Furthermore, it was found that ENHLs are much more aggressive when they arise with an oral localization. Sixteen patients did not reach the 5th year of follow-up and, among these, fourteen had oral ENHL (87.5%) and two had non-oral ENHL (12.5%). Specifically, 13 patients had oral DLBCL, 1 patient had oral Linfoma di Burkitt, 1 patient had non-oral FL, and 1 patient had non-oral CTCL. Although the most frequent localization of lymphomas is in the major salivary glands (40.26%—22 cases in the parotid gland and 9 cases in the submandibular gland), non-oral localization seemed to be less aggressive than the oral one, with a statistically significant difference in the mortality of the two groups considered (oral and non-oral localization) with a p-value = 0.0002.

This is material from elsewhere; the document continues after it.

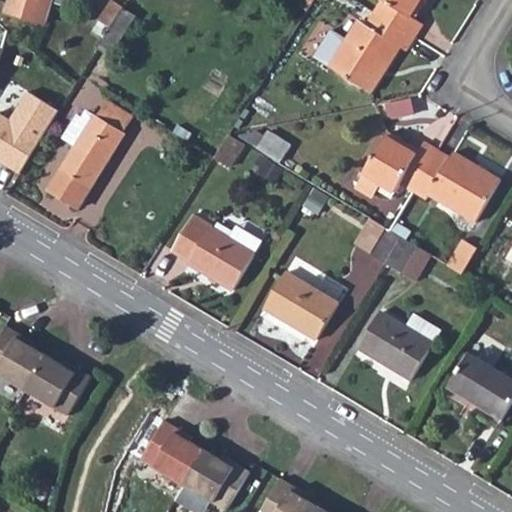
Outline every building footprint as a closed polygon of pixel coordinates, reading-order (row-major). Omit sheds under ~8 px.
[(9,0),(9,5),(53,15),(56,0),(9,0)] [(405,26),(412,15),(388,0),(370,0),(369,2),(365,0),(362,0),(349,21),(339,14),(324,37),(335,43),(332,47),(369,70),(399,22),(405,26)] [(388,0),(412,15),(420,0),(388,0)] [(151,35),(126,76),(139,85),(165,43),(151,35)] [(79,144),(95,118),(82,110),(66,136),(79,144)] [(96,117),(95,118),(79,144),(54,185),(84,204),(126,135),(96,117)] [(23,174),(44,138),(30,130),(9,166),(23,174)] [(282,160),(290,140),(267,131),(259,151),(282,160)] [(417,191),(440,150),(427,142),(420,152),(388,134),(363,176),(397,194),(405,184),(417,191)] [(245,146),(230,137),(215,161),(231,170),(245,146)] [(454,158),(440,150),(417,191),(430,198),(436,188),(484,216),(506,177),(459,150),(454,158)] [(9,166),(0,180),(14,189),(23,174),(9,166)] [(238,290),(259,255),(229,238),(217,231),(221,222),(204,211),(180,250),(198,262),(196,265),(238,290)] [(387,229),(372,220),(357,245),(372,254),(387,229)] [(229,238),(259,255),(269,239),(240,221),(229,238)] [(371,256),(387,265),(403,238),(393,232),(387,229),(372,254),(371,256)] [(403,238),(387,265),(403,274),(418,247),(403,238)] [(467,276),(481,249),(464,239),(450,265),(467,276)] [(418,247),(403,274),(420,284),(435,257),(418,247)] [(342,309),(350,291),(325,275),(317,288),(288,269),(265,307),(321,342),(342,309)] [(408,329),(436,345),(445,330),(418,314),(408,329)] [(415,381),(436,345),(408,329),(385,316),(364,351),(415,381)] [(0,369),(20,382),(40,349),(22,338),(25,334),(0,319),(0,369)] [(40,349),(20,382),(60,407),(84,369),(57,353),(52,357),(40,349)] [(505,419),(511,407),(511,378),(469,354),(450,386),(505,419)] [(130,449),(172,473),(194,438),(180,430),(180,425),(154,410),(130,449)] [(194,438),(172,473),(215,499),(239,462),(212,444),(207,445),(194,438)] [(252,506),(260,511),(302,511),(310,499),(299,492),(302,487),(282,475),(274,470),(252,506)] [(184,486),(177,499),(199,511),(203,511),(210,501),(184,486)] [(343,511),(332,505),(322,499),(319,504),(310,499),(302,511),(343,511)]
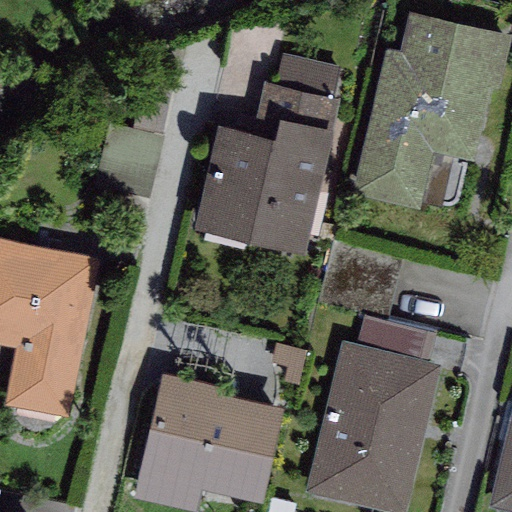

In our study, the Kaplan–Meier analysis indicated that oral versus non-oral position was a significant prognostic indicator, and non-oral patients had better survival. Cox univariate regression analysis indicated that oral versus non-oral localization showed statistical significance with a p-value = 0.0001.

The mortality rate in the oral localization group is 40%, in contrast to the mortality rate in the non-oral localization group, which is 4.76%.

Indeed, the highest death rate was recorded in those patients with oral DLBCL with 13 deaths (81.25%).

Generally, the 5-year survival rate for head and neck lymphomas ranges from 35.1% to 92% [28]. Regarding the prognostic factors in patients with head and neck lymphomas, the clinical stage and the response to chemotherapy are certainly the most common predictors of survival. Others may be the size of the tumor, the histological grade, the immunophenotype, the age of the patient, and the presence of viral infections.

In this study, the most significant prognostic factor was oral versus non-oral localization, with a p-value < 0.05. At 5 years, patients with non-oral localized ENHL showed a better response to treatment and longer survival. Conversely, patients with orally localized ENHL had less response to treatment and greater disease progression (stage progression and bone marrow disease), resulting in lower survival.

5. Conclusions

ENHLs are rare and their diagnosis is difficult: they are often misdiagnosed for other benign conditions (e.g., infections) or, much more frequently, malignancies (e.g., squamous cell carcinoma) [29,30]. Oral involvement of ENHLs is rare (around 2%) and it is more aggressive and has a higher mortality. A Kaplan–Meier analysis with the log-rank test was performed to determine the significance of the survival study. In addition, Fisher’s exact test was applied to the two groups (oral and non-oral location). Both showed a statistically significant difference in death with a p-value of 0.0001 and 0.0002, respectively. In our study, ENHLs with oral localization are much more aggressive than those with non-oral localization, with a death rate of 40% (versus 4.76 for non-oral one). The involvement of maxillofacial surgeons in the diagnosis of ENHLs optimizes diagnostic management.